# 67 GTO TH400 Overflow



## Wyatt318 (Mar 9, 2020)

Recently changed out pan to a deeper pan. Problem I have is that when I fill it to the mark on the stick I get fluid coming out of overflow vent tube. With the extra fluid is it foaming when it gets hot or do I put less fluid in it.
Thanks


----------



## Sick467 (Oct 29, 2019)

I've only known an auto to puke out the vent tube when it's too full and/or over heated. If it's at the full mark (at running temps) and foaming...something else is wrong. The few American made auto transmissions that I have dealt with (Chevy 350TH, Pontiac 400TH, & the Ford AOD) all fill just above the pan gasket to be properly full. I would not put less fluid in it than that.

I'm no expert on transmissions, but I'd check that the filter is not setting too low and being choked by the bottom of the pan, or has come loose and fallen down.

Changing the stock pan to a higher capacity pan should not cause this issue so long as you changed the filter tube length so the filter sits lower and I'm not sure that would cause any issues if you did not.


----------



## BLK69JUDGE (Jun 10, 2010)

x2

I'm no expert on transmissions, but I'd check that the filter is not setting too low and being choked by the bottom of the pan, or has come loose and fallen down.


----------



## An0maly_76 (Dec 25, 2021)

Foaming could be a factor, but just a thought -- fluids expand when hot.

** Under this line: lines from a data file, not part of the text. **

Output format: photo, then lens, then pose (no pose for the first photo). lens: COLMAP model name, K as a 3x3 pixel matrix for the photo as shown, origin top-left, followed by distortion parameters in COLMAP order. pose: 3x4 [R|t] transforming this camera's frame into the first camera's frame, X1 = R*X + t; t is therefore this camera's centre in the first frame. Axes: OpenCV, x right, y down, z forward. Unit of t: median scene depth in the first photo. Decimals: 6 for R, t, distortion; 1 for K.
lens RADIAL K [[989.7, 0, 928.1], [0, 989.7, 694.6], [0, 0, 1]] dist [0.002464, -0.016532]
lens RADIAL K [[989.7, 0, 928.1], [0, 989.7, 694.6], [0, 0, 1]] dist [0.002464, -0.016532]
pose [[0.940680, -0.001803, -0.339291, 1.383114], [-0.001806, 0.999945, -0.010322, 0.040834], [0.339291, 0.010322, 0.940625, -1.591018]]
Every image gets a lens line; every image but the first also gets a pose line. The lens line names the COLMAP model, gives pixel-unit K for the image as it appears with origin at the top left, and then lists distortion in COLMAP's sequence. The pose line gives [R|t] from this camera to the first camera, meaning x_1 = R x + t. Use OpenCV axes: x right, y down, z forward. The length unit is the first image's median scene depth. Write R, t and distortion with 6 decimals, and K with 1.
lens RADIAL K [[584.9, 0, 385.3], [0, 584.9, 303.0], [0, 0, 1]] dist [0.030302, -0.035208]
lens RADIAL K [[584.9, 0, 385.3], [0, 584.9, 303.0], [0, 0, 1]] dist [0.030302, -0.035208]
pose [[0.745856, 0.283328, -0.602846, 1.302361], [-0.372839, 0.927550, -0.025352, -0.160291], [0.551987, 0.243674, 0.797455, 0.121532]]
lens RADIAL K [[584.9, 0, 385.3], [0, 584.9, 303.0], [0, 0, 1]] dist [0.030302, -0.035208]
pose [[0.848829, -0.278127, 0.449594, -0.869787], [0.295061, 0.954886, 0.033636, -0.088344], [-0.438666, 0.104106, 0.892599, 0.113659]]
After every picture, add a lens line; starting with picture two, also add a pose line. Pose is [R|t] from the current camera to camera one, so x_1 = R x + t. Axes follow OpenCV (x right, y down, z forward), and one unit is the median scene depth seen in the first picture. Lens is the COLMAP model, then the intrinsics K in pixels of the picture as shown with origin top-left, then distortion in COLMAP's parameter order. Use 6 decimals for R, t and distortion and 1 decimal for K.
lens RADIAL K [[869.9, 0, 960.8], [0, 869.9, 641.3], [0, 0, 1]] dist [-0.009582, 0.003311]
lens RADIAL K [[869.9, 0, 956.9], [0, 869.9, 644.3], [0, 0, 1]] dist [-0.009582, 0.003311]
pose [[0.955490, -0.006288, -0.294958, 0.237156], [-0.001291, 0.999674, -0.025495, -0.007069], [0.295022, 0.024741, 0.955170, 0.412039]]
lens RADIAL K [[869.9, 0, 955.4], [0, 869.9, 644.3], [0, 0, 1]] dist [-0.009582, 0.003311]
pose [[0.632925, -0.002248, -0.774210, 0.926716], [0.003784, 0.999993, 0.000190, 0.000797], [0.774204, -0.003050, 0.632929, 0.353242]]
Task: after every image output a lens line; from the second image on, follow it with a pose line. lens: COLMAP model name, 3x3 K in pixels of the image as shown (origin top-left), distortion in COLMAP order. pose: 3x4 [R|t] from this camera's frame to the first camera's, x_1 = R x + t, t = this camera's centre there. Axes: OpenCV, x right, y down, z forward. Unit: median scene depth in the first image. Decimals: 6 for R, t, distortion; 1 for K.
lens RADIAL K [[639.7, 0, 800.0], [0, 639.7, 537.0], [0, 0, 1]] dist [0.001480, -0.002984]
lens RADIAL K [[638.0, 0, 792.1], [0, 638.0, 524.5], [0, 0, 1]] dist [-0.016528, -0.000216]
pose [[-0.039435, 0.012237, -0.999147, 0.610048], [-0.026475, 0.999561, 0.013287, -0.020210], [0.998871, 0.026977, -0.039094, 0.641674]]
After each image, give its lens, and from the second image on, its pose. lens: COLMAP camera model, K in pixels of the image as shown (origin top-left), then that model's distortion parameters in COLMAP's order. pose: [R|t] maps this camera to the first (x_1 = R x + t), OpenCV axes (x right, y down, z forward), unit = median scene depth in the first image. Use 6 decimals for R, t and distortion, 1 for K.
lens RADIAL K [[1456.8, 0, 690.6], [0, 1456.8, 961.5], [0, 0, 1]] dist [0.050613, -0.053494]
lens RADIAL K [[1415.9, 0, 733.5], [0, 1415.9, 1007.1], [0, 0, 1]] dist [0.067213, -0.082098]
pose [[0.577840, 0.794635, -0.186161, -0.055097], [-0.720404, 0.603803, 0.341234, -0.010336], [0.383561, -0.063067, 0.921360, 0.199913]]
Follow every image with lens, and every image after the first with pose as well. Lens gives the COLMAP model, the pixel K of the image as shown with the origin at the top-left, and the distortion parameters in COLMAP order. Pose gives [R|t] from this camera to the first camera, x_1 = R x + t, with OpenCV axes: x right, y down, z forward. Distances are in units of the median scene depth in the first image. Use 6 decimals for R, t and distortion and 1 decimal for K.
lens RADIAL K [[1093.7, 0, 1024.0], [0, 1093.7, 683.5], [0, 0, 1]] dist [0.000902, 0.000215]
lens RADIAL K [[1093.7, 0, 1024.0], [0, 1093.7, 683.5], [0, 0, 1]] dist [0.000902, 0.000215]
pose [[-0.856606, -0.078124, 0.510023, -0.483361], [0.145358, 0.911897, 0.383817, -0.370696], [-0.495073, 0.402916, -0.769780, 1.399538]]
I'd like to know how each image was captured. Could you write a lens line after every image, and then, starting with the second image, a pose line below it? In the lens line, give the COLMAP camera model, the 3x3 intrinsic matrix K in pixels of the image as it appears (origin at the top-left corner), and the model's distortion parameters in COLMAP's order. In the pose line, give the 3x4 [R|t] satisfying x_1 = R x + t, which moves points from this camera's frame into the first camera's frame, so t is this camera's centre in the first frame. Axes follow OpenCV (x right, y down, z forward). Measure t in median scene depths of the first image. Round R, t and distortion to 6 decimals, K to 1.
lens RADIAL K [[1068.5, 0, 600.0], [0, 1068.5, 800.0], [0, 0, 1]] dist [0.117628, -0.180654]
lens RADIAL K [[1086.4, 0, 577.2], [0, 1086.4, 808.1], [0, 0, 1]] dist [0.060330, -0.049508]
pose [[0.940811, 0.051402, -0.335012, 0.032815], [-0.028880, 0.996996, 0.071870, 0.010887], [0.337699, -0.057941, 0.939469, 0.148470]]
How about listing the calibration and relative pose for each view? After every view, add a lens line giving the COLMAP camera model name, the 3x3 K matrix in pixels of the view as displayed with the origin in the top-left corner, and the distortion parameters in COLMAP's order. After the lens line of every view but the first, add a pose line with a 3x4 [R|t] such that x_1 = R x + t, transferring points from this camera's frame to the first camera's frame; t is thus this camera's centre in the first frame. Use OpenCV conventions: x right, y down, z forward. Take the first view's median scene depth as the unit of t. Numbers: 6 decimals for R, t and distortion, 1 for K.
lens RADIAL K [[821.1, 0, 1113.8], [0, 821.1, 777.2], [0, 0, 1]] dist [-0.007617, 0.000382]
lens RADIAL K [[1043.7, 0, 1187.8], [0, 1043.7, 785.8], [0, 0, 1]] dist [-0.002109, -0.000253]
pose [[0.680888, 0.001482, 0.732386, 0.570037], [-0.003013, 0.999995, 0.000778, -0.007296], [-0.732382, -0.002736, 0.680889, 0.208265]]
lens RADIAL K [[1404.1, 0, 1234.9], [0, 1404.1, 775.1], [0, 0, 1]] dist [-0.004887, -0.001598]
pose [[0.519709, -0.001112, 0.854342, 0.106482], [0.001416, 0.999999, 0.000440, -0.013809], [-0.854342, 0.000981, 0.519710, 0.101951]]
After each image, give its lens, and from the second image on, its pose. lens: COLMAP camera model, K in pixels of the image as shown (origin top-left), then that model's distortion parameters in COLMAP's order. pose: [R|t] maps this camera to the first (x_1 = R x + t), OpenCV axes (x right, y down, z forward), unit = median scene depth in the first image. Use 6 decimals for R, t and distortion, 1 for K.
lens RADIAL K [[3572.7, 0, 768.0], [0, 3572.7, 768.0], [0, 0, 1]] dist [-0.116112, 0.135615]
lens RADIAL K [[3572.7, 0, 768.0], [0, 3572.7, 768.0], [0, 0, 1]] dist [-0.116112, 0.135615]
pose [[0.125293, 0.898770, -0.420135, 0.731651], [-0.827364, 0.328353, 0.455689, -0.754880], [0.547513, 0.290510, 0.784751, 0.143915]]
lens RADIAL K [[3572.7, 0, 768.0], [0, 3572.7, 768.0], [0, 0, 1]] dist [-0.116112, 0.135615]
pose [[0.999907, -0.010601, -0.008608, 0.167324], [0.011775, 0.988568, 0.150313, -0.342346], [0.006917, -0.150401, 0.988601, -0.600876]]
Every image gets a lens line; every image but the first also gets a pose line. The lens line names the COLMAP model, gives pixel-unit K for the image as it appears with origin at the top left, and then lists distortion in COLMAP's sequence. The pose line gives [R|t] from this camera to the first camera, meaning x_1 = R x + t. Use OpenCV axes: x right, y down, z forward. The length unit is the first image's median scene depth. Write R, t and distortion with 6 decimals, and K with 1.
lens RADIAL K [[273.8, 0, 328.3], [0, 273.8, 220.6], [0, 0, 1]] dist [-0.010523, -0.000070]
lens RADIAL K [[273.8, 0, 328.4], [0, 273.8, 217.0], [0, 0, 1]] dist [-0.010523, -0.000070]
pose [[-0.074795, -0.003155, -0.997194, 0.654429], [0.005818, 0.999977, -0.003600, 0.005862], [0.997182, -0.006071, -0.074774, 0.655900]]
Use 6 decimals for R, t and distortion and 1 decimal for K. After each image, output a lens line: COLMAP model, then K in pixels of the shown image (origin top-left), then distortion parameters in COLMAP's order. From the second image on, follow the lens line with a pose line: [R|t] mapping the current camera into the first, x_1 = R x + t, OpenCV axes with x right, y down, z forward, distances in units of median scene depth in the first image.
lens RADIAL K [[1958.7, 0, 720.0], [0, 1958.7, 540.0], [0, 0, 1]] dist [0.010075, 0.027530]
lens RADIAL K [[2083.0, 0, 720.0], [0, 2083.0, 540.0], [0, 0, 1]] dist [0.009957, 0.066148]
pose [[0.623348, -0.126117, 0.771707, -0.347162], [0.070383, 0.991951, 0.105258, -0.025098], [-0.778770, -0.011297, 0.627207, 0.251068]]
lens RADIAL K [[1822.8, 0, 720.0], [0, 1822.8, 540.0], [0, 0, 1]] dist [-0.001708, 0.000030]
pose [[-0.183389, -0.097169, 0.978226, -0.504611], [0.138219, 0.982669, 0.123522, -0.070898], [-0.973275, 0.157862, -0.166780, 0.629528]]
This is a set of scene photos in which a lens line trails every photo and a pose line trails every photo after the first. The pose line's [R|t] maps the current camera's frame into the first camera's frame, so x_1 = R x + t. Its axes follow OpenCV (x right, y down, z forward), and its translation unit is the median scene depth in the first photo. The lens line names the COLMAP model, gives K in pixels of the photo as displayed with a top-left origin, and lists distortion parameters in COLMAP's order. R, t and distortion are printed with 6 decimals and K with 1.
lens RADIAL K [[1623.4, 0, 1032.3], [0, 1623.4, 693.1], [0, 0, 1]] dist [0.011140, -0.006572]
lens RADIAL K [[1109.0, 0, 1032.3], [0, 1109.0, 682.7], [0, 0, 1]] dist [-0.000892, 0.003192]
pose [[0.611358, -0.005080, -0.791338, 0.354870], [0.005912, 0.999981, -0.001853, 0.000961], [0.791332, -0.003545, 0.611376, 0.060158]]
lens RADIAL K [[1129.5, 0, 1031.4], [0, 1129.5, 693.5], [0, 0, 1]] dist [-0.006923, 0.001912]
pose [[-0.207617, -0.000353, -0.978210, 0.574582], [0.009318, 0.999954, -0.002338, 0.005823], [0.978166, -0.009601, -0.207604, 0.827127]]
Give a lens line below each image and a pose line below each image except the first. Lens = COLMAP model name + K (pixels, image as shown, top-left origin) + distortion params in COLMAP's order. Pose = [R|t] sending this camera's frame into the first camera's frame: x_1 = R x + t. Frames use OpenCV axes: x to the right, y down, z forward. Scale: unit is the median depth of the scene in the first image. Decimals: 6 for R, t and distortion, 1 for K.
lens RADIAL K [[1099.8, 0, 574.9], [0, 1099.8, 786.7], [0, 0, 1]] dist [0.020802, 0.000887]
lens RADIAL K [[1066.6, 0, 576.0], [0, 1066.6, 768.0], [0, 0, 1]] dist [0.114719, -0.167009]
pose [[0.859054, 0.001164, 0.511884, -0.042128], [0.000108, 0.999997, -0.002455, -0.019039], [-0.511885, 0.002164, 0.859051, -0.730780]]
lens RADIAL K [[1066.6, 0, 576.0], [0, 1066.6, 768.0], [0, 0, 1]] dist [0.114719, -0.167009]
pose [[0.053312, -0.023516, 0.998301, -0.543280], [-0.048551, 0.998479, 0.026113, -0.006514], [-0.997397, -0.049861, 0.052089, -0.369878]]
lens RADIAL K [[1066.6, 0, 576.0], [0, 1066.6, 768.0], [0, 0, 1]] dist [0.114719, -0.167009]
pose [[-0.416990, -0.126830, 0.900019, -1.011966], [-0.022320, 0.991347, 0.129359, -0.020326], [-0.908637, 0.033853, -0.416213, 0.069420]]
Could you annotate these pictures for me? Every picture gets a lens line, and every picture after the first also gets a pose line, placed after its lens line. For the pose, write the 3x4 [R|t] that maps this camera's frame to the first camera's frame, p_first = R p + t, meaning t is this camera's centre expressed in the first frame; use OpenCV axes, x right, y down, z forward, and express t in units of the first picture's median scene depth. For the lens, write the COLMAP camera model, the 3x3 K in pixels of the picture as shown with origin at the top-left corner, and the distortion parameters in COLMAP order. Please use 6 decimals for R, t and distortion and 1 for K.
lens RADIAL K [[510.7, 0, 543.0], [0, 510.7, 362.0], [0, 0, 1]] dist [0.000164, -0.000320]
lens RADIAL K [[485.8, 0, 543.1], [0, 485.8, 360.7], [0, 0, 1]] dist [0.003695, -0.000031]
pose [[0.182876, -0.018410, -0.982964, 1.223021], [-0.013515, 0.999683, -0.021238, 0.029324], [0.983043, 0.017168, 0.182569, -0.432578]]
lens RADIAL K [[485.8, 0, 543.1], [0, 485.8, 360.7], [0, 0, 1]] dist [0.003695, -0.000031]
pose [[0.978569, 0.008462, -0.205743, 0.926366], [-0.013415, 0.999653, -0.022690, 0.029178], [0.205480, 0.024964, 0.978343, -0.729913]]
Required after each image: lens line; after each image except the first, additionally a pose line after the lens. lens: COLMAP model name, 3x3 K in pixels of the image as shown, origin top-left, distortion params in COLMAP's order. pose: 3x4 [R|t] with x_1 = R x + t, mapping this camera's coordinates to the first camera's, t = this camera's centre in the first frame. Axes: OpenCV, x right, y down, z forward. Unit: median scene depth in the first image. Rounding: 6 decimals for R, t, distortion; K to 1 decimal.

More fluid = more expansion when hot, which could also be a factor, in which case less fluid and only checking when hot could help. But in a nod to the remark of overheating, is the stock radiator trans cooler known to be good? Might not be a bad idea to install an auxiliary trans fluid cooler, particularly if this car sees a lot of low-speed / city / stop-and-go driving, or is driven aggressively.


----------